Rational design of electrolytes operating at low temperatures: Does the co-solvent with a lower melting point correspond to better performance?

To achieve desirable performance of lithium-ion batteries at low temperatures, using co-solvents with low melting points, especially carboxylic esters, is an efficient strategy and thus, there is a general question: does the co-solvent with a lower melting point correspond to the composite electrolytes with better performance? Herein, we chose two constitutional isomers with 22 °C of difference in melting point, ethyl propionate and propyl acetate, as the co-solvent in the formula of two low-temperature electrolytes for comparison.
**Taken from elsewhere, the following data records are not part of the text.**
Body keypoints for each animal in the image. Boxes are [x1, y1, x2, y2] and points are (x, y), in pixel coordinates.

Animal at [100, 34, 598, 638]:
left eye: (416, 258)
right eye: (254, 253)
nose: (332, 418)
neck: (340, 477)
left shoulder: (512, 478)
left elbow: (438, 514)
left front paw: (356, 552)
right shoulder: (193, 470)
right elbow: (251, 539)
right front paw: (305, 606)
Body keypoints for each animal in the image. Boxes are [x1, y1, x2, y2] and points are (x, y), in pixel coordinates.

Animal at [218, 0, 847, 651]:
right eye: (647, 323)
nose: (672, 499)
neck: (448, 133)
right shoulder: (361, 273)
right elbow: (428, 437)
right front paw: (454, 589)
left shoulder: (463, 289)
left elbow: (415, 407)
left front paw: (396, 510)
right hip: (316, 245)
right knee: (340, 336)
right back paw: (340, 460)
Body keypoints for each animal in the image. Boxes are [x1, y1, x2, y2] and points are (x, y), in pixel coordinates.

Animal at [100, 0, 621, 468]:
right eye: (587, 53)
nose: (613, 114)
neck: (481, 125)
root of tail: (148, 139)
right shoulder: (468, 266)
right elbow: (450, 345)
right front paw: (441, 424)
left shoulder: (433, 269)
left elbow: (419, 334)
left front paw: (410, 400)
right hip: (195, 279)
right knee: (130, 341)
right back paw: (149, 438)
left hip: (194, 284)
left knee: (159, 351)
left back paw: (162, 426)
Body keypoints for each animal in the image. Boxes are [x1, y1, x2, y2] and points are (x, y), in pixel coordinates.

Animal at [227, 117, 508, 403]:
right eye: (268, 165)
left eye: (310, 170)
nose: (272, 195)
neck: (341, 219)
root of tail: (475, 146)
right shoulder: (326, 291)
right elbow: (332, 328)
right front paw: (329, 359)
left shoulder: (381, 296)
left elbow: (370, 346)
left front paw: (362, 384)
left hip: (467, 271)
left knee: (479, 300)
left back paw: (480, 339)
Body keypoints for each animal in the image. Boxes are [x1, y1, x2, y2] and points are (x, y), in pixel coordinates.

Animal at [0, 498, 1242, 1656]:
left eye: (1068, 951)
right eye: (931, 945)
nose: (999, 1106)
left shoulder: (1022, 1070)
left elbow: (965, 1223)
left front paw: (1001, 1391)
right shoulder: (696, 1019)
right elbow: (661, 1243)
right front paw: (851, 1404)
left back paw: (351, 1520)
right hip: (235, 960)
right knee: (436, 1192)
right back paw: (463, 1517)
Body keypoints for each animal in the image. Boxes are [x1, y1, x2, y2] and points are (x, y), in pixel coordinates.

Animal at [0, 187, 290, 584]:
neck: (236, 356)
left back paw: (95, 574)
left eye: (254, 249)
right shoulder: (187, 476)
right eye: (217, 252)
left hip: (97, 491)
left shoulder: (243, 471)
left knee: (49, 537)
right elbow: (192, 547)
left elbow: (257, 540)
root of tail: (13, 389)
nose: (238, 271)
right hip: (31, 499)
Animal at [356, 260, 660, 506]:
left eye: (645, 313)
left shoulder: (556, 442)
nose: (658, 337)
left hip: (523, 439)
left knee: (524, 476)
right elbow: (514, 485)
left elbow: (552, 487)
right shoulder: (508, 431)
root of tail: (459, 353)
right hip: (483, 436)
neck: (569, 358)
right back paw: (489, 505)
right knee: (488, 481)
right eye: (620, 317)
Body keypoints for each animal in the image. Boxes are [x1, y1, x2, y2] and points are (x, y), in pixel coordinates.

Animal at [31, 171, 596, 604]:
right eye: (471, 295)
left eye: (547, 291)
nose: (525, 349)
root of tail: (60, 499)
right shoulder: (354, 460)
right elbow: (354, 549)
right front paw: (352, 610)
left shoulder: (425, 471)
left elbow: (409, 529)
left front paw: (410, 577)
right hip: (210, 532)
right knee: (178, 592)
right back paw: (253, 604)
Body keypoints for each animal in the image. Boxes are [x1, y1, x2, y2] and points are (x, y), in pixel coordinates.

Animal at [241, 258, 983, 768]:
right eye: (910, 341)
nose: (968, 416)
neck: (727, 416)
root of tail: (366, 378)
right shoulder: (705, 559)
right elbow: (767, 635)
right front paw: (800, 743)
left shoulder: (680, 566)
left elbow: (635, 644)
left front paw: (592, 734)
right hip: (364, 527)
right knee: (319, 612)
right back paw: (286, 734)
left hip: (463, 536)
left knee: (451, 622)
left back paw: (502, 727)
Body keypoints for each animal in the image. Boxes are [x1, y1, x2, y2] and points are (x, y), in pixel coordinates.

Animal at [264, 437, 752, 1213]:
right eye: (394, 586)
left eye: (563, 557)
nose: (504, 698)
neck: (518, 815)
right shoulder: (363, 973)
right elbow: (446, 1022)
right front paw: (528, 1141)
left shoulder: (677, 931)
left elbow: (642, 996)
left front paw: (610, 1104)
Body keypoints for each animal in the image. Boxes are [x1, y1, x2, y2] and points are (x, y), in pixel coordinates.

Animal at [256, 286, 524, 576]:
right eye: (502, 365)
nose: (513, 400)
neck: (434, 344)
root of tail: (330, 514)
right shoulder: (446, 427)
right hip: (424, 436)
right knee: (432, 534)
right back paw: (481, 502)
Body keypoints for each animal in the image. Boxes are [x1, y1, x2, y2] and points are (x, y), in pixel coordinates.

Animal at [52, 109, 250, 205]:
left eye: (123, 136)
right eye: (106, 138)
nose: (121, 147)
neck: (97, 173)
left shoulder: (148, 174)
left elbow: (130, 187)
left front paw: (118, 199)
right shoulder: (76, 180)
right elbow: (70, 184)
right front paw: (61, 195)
At low temperatures, the Li||LiNi0.8Co0.1Mn0.1O2 coin cells and graphite||LiNi0.8Co0.1Mn0.1O2 pouch cells using the two electrolytes show close capacity retention, suggesting that the co-solvent with a lower melting point does not necessarily result in better low-temperature performance. Molecular dynamics simulations indicate that the similar solvation structure of contact ion pair for the two electrolytes is mainly responsible for their similar low-temperature performance. Furthermore, the Li||LiNi0.8Co0.1Mn0.1O2 and graphite||LiNi0.8Co0.1Mn0.1O2 cells with the two electrolytes at ambient temperature show capacity retention of 84.1%, 84.3% after 200 cycles and 88.2%, 89.6% after 360 cycles, respectively, demonstrating the reliability of the electrolytes. The results of this study provide general guidance for the development of low-temperature electrolyte regarding the choice of co-solvents.